Luísa ainda escutava aquelas palavras doces e elogios. Olhava os lábios deles se abrindo e fechando, mas seus ouvidos pareciam surdos, incapazes de captar som algum. As pessoas ao redor iam e vinham como se alguém tivesse acelerado o mundo. Por um instante, ela sequer sabia onde estava.
— Senhora. — Bruno surgiu a tempo e a chamou em voz baixa.
— Algum problema? — Luísa voltou a si. Ao vê-lo, seu olhar não mudou.
Bruno lançou um olhar para os jovens à sua frente.
— O chefe está vindo para cá. — Depois de hesitar, falou.
Luísa fez uma pausa.
— E daí? — Reprimindo as emoções, ela perguntou, indiferente.
— Ele está um pouco irritado.
— O que isso tem a ver comigo?
Com essa frase, os rapazes bonitos, atrevidos e dóceis, ganharam confiança. Sem qualquer reserva, começaram a falar:
— Só estamos fazendo companhia para a moça porque ela está triste. Você é tão mesquinho assim?
— Você não consola a moça e não deixa a gente consolar também?
— Se eu tivesse uma namorada tão boa quanto essa moça, mimaria ela até o céu. Como poderia deixá-la chateada?
— Moça, se precisar de alguma coisa, pode me procurar. Eu serei seu confidente.

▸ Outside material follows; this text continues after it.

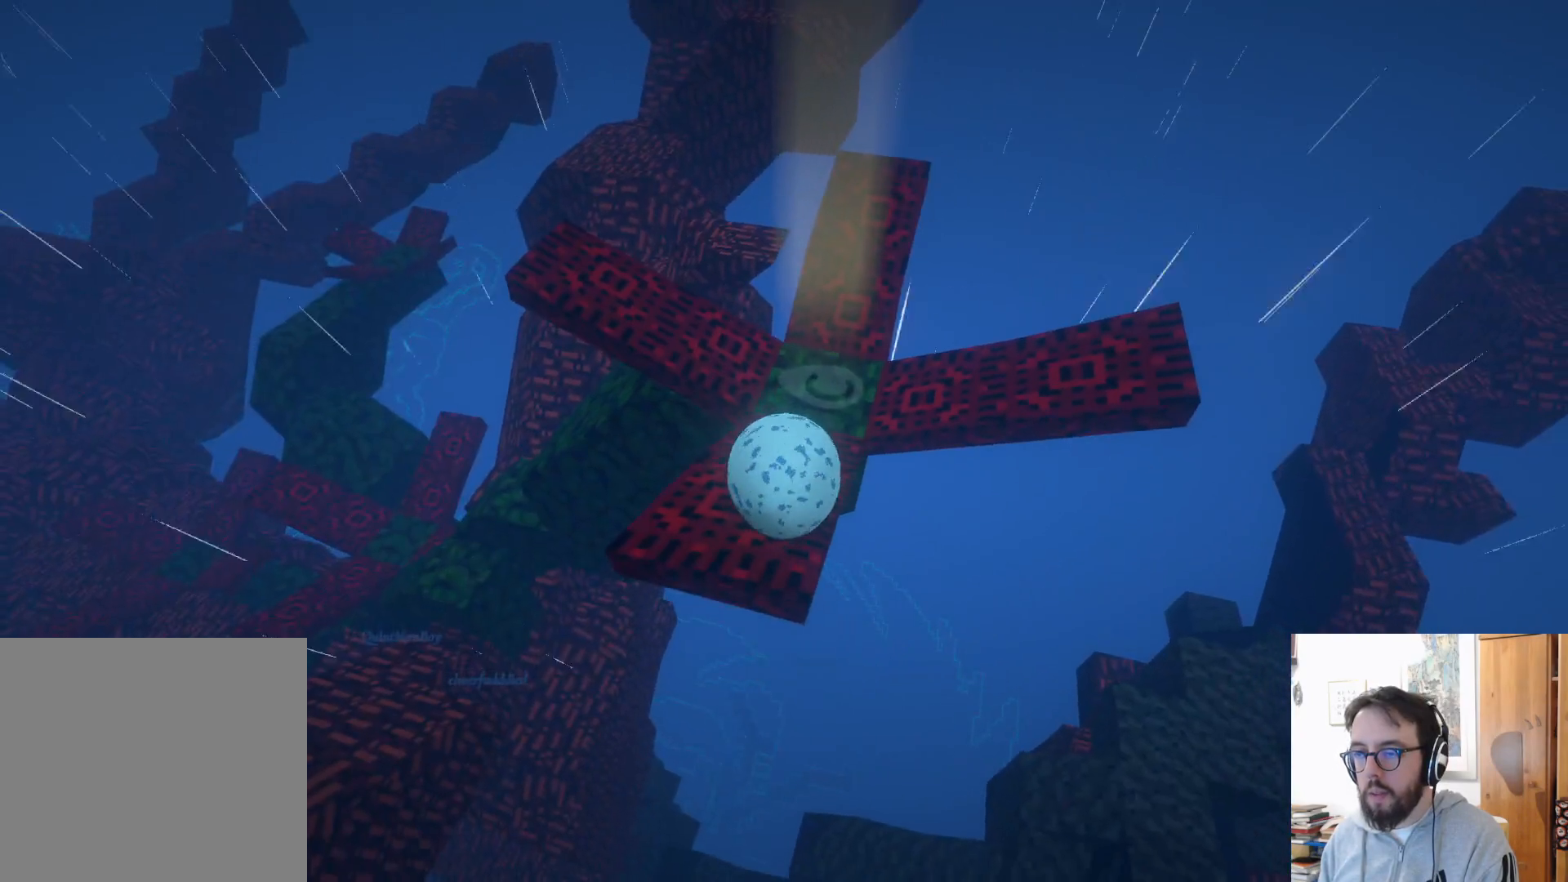
{"dt_ms": 500, "buttons": [], "left_stick": "up-left", "right_stick": "center", "events": [[433, "left_stick", "up-left"]]}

Bruno ficou perplexo. Os jovens de hoje em dia são ousados.
— Ouviu? — Luísa reprimiu o desconforto que aquelas palavras lhe causavam e virou o rosto para Bruno.
— Ouvi. — Bruno se retirou obedientemente.
A senhora provavelmente não teria grandes problemas, no máximo o chefe a trancaria no quarto para "resolver" as coisas. Já com aqueles garotos, era outra história.
— Se daqui a pouco entrar um homem junto com aquele de antes, me avisem. — Luísa tinha seus próprios planos. Ela sabia que o método era tolo, mas, naquele momento, não havia outra escolha.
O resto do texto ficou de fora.